● **Task objective**
Take the entries that follow and return exactly the lines from the one holding "image of tumor" through the one holding "a protein (brown)", both included. Nothing else is needed.

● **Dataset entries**
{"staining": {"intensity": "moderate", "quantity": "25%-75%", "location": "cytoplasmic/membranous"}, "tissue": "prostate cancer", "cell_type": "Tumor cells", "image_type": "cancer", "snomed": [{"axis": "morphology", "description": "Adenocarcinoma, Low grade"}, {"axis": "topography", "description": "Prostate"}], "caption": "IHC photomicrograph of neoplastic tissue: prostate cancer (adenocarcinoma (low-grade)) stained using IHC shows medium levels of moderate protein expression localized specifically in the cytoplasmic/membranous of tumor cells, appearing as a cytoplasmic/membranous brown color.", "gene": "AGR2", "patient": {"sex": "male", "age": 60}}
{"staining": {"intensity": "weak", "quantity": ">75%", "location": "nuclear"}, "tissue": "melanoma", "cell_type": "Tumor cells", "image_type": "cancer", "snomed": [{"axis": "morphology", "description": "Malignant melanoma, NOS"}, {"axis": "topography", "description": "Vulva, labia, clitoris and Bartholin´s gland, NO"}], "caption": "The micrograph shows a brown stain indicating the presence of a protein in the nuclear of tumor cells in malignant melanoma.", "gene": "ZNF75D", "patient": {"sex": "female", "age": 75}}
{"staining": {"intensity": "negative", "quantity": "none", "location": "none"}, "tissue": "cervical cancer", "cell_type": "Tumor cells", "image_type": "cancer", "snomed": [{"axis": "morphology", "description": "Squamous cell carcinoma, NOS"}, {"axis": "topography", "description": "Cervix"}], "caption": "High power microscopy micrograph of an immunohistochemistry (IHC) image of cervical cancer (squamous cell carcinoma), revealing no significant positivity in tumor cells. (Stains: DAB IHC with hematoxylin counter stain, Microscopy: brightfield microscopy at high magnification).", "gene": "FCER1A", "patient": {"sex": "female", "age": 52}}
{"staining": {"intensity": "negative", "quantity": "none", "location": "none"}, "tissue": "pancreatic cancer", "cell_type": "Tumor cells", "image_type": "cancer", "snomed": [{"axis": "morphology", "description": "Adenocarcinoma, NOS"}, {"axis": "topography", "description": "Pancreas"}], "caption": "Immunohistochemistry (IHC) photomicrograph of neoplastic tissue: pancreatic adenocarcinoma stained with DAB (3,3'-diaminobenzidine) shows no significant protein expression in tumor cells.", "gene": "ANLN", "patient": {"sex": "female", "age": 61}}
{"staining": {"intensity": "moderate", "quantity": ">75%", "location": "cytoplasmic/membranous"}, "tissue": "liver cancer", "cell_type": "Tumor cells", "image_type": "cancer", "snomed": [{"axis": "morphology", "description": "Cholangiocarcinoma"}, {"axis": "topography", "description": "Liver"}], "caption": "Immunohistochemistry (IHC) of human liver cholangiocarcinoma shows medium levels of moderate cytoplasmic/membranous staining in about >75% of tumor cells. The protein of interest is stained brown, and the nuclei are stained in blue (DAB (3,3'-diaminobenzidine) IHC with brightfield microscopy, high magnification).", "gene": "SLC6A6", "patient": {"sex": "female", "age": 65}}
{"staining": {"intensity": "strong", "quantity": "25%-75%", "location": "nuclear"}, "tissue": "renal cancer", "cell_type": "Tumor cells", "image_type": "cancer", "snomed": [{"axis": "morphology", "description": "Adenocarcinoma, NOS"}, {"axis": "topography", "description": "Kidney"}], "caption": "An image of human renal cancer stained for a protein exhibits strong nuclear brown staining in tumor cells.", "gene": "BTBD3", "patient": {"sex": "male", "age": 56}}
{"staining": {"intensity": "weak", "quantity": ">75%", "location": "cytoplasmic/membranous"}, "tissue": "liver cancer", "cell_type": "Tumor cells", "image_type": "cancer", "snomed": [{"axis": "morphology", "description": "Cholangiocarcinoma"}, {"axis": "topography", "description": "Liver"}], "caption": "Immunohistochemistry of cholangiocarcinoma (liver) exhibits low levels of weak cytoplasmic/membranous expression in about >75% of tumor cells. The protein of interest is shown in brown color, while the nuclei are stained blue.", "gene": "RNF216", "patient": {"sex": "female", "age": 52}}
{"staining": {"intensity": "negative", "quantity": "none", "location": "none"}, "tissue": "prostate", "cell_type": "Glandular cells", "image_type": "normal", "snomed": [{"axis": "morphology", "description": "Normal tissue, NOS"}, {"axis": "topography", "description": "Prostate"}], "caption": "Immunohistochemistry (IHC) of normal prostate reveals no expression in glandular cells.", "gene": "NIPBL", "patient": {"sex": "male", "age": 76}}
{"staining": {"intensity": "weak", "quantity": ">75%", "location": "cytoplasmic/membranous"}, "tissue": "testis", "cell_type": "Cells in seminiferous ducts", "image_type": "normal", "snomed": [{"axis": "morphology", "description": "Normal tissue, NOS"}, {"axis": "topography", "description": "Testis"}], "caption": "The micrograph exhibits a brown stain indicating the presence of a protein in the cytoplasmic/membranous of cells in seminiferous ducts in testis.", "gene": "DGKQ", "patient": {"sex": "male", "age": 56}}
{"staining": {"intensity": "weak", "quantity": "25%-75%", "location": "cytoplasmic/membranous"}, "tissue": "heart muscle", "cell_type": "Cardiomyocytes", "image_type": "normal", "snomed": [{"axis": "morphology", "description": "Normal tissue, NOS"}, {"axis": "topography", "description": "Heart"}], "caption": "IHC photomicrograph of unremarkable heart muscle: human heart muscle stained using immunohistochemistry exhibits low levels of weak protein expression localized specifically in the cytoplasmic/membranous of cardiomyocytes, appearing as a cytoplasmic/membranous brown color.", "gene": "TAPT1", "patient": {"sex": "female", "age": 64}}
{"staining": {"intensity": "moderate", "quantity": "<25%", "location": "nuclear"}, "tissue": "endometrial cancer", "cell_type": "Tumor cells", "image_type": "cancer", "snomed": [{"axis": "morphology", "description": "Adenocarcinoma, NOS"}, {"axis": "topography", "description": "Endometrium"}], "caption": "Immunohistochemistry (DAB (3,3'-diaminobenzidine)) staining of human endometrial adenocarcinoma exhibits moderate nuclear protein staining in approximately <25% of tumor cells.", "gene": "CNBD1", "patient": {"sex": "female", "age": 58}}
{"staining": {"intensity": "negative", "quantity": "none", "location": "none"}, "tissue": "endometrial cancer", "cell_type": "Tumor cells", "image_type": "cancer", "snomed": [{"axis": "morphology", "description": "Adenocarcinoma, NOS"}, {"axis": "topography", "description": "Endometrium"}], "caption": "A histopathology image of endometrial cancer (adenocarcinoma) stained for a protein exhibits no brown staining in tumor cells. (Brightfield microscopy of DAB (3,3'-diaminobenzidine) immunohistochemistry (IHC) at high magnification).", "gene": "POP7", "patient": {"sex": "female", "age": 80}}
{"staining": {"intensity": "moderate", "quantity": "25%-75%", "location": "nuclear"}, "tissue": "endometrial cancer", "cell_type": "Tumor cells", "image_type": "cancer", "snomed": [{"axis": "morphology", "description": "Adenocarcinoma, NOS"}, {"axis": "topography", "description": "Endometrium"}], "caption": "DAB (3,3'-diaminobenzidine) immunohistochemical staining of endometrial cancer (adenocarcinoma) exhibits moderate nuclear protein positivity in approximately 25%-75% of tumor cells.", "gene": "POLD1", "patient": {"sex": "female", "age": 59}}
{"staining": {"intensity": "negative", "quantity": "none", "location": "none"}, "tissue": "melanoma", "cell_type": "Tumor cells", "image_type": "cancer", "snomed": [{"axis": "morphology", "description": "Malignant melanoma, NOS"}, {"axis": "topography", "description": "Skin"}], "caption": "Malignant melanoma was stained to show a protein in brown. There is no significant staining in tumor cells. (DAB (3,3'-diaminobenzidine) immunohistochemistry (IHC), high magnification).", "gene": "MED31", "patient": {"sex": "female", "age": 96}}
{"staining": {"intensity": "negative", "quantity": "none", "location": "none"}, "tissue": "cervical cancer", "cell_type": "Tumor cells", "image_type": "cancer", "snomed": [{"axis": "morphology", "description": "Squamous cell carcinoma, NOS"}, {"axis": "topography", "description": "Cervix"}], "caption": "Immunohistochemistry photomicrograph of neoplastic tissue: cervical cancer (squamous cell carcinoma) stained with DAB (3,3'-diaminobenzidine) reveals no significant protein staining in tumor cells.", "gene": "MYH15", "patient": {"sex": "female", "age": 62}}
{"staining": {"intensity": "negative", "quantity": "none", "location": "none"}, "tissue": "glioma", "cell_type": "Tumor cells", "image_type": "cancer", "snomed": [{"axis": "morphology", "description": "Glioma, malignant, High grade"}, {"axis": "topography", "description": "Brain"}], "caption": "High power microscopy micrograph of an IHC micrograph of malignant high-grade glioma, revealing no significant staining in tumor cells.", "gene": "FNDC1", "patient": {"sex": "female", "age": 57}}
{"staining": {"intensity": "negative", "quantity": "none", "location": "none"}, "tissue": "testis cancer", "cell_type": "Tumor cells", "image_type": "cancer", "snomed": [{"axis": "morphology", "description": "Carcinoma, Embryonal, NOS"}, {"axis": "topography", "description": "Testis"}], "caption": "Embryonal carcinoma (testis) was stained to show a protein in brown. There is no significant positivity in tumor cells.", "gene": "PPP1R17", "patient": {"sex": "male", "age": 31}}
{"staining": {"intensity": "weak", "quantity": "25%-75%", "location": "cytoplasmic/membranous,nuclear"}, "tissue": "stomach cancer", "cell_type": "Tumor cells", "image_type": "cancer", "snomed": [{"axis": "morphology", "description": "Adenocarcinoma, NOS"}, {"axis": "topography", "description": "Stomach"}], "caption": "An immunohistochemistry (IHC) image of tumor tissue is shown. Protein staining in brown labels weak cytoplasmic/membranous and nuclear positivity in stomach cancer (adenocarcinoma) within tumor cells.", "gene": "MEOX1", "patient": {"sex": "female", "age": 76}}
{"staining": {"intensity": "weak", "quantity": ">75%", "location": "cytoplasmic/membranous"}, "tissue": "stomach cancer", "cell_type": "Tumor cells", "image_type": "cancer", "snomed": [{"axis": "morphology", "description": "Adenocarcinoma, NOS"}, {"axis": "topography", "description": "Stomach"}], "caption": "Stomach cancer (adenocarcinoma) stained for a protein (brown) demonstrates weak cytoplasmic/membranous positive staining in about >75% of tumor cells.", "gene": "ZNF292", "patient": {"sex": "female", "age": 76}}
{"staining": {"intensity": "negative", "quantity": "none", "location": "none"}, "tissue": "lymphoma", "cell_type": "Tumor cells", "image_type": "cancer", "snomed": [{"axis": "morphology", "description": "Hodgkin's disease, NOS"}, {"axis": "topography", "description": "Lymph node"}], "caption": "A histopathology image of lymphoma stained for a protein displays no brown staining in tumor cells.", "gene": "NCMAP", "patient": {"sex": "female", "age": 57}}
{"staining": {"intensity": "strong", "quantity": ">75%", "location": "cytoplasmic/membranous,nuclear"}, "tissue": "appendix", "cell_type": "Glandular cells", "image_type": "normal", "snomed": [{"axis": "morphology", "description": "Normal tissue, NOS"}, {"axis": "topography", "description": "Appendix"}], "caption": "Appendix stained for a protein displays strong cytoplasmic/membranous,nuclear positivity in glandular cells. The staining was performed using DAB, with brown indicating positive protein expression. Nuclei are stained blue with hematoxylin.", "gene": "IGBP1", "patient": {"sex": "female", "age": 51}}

● **Task answer**
{"staining": {"intensity": "weak", "quantity": "25%-75%", "location": "cytoplasmic/membranous,nuclear"}, "tissue": "stomach cancer", "cell_type": "Tumor cells", "image_type": "cancer", "snomed": [{"axis": "morphology", "description": "Adenocarcinoma, NOS"}, {"axis": "topography", "description": "Stomach"}], "caption": "An immunohistochemistry (IHC) image of tumor tissue is shown. Protein staining in brown labels weak cytoplasmic/membranous and nuclear positivity in stomach cancer (adenocarcinoma) within tumor cells.", "gene": "MEOX1", "patient": {"sex": "female", "age": 76}}
{"staining": {"intensity": "weak", "quantity": ">75%", "location": "cytoplasmic/membranous"}, "tissue": "stomach cancer", "cell_type": "Tumor cells", "image_type": "cancer", "snomed": [{"axis": "morphology", "description": "Adenocarcinoma, NOS"}, {"axis": "topography", "description": "Stomach"}], "caption": "Stomach cancer (adenocarcinoma) stained for a protein (brown) demonstrates weak cytoplasmic/membranous positive staining in about >75% of tumor cells.", "gene": "ZNF292", "patient": {"sex": "female", "age": 76}}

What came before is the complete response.